WHAT THIS TASK INVOLVES:
Restate the records in full, so that each line matches the original exactly.

Extracted data entries:

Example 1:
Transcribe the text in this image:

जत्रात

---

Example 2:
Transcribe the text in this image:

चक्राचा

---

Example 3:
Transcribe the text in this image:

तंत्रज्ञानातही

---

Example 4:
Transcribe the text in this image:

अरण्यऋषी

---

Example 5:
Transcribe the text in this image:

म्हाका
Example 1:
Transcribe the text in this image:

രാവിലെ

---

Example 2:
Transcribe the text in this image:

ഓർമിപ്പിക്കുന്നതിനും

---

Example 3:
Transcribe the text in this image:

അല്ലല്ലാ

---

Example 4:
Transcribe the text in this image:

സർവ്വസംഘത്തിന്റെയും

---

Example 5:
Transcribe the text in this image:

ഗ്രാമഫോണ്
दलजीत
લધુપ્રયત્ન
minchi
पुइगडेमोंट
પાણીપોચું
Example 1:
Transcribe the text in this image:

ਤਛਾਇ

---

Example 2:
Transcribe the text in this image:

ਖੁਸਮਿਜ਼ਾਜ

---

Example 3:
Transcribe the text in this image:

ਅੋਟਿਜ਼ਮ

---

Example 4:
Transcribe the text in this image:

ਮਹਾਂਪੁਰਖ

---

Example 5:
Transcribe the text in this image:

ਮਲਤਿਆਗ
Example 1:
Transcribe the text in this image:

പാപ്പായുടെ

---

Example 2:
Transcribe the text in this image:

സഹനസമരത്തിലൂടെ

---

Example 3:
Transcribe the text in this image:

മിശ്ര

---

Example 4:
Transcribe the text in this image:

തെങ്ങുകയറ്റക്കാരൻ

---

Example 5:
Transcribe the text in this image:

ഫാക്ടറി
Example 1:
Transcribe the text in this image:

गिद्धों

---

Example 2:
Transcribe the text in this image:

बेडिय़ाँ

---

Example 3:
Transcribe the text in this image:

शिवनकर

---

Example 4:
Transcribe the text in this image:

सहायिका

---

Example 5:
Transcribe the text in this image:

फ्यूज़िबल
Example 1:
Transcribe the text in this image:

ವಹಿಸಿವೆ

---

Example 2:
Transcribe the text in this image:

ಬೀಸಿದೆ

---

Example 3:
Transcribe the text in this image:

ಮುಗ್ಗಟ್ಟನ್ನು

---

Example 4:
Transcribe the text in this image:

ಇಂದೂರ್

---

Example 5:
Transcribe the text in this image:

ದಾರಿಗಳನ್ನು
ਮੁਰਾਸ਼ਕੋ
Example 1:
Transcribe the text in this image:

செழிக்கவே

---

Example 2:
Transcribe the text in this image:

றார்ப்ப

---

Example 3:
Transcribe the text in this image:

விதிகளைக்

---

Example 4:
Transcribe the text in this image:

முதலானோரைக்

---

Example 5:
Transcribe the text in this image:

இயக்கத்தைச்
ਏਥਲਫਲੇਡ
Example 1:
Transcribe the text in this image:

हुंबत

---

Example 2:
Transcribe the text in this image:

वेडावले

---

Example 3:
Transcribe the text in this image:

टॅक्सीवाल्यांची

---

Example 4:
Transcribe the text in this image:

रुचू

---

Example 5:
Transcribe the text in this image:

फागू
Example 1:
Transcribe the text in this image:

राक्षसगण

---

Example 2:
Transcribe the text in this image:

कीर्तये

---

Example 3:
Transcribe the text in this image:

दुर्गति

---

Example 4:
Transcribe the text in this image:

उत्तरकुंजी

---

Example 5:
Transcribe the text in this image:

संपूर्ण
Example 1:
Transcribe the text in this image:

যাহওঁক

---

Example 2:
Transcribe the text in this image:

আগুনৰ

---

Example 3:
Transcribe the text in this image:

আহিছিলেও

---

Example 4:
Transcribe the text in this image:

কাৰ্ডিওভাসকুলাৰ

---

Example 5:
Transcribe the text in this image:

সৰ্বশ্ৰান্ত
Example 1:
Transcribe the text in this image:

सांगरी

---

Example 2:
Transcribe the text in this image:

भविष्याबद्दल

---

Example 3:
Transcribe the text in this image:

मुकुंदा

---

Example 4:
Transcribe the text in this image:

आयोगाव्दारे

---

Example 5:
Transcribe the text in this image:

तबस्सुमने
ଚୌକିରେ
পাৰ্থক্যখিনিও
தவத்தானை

EXERCISE RESPONSE:
Example 1:
Transcribe the text in this image:

जत्रात

---

Example 2:
Transcribe the text in this image:

चक्राचा

---

Example 3:
Transcribe the text in this image:

तंत्रज्ञानातही

---

Example 4:
Transcribe the text in this image:

अरण्यऋषी

---

Example 5:
Transcribe the text in this image:

म्हाका
Example 1:
Transcribe the text in this image:

രാവിലെ

---

Example 2:
Transcribe the text in this image:

ഓർമിപ്പിക്കുന്നതിനും

---

Example 3:
Transcribe the text in this image:

അല്ലല്ലാ

---

Example 4:
Transcribe the text in this image:

സർവ്വസംഘത്തിന്റെയും

---

Example 5:
Transcribe the text in this image:

ഗ്രാമഫോണ്
दलजीत
લધુપ્રયત્ન
minchi
पुइगडेमोंट
પાણીપોચું
Example 1:
Transcribe the text in this image:

ਤਛਾਇ

---

Example 2:
Transcribe the text in this image:

ਖੁਸਮਿਜ਼ਾਜ

---

Example 3:
Transcribe the text in this image:

ਅੋਟਿਜ਼ਮ

---

Example 4:
Transcribe the text in this image:

ਮਹਾਂਪੁਰਖ

---

Example 5:
Transcribe the text in this image:

ਮਲਤਿਆਗ
Example 1:
Transcribe the text in this image:

പാപ്പായുടെ

---

Example 2:
Transcribe the text in this image:

സഹനസമരത്തിലൂടെ

---

Example 3:
Transcribe the text in this image:

മിശ്ര

---

Example 4:
Transcribe the text in this image:

തെങ്ങുകയറ്റക്കാരൻ

---

Example 5:
Transcribe the text in this image:

ഫാക്ടറി
Example 1:
Transcribe the text in this image:

गिद्धों

---

Example 2:
Transcribe the text in this image:

बेडिय़ाँ

---

Example 3:
Transcribe the text in this image:

शिवनकर

---

Example 4:
Transcribe the text in this image:

सहायिका

---

Example 5:
Transcribe the text in this image:

फ्यूज़िबल
Example 1:
Transcribe the text in this image:

ವಹಿಸಿವೆ

---

Example 2:
Transcribe the text in this image:

ಬೀಸಿದೆ

---

Example 3:
Transcribe the text in this image:

ಮುಗ್ಗಟ್ಟನ್ನು

---

Example 4:
Transcribe the text in this image:

ಇಂದೂರ್

---

Example 5:
Transcribe the text in this image:

ದಾರಿಗಳನ್ನು
ਮੁਰਾਸ਼ਕੋ
Example 1:
Transcribe the text in this image:

செழிக்கவே

---

Example 2:
Transcribe the text in this image:

றார்ப்ப

---

Example 3:
Transcribe the text in this image:

விதிகளைக்

---

Example 4:
Transcribe the text in this image:

முதலானோரைக்

---

Example 5:
Transcribe the text in this image:

இயக்கத்தைச்
ਏਥਲਫਲੇਡ
Example 1:
Transcribe the text in this image:

हुंबत

---

Example 2:
Transcribe the text in this image:

वेडावले

---

Example 3:
Transcribe the text in this image:

टॅक्सीवाल्यांची

---

Example 4:
Transcribe the text in this image:

रुचू

---

Example 5:
Transcribe the text in this image:

फागू
Example 1:
Transcribe the text in this image:

राक्षसगण

---

Example 2:
Transcribe the text in this image:

कीर्तये

---

Example 3:
Transcribe the text in this image:

दुर्गति

---

Example 4:
Transcribe the text in this image:

उत्तरकुंजी

---

Example 5:
Transcribe the text in this image:

संपूर्ण
Example 1:
Transcribe the text in this image:

যাহওঁক

---

Example 2:
Transcribe the text in this image:

আগুনৰ

---

Example 3:
Transcribe the text in this image:

আহিছিলেও

---

Example 4:
Transcribe the text in this image:

কাৰ্ডিওভাসকুলাৰ

---

Example 5:
Transcribe the text in this image:

সৰ্বশ্ৰান্ত
Example 1:
Transcribe the text in this image:

सांगरी

---

Example 2:
Transcribe the text in this image:

भविष्याबद्दल

---

Example 3:
Transcribe the text in this image:

मुकुंदा

---

Example 4:
Transcribe the text in this image:

आयोगाव्दारे

---

Example 5:
Transcribe the text in this image:

तबस्सुमने
ଚୌକିରେ
পাৰ্থক্যখিনিও
தவத்தானை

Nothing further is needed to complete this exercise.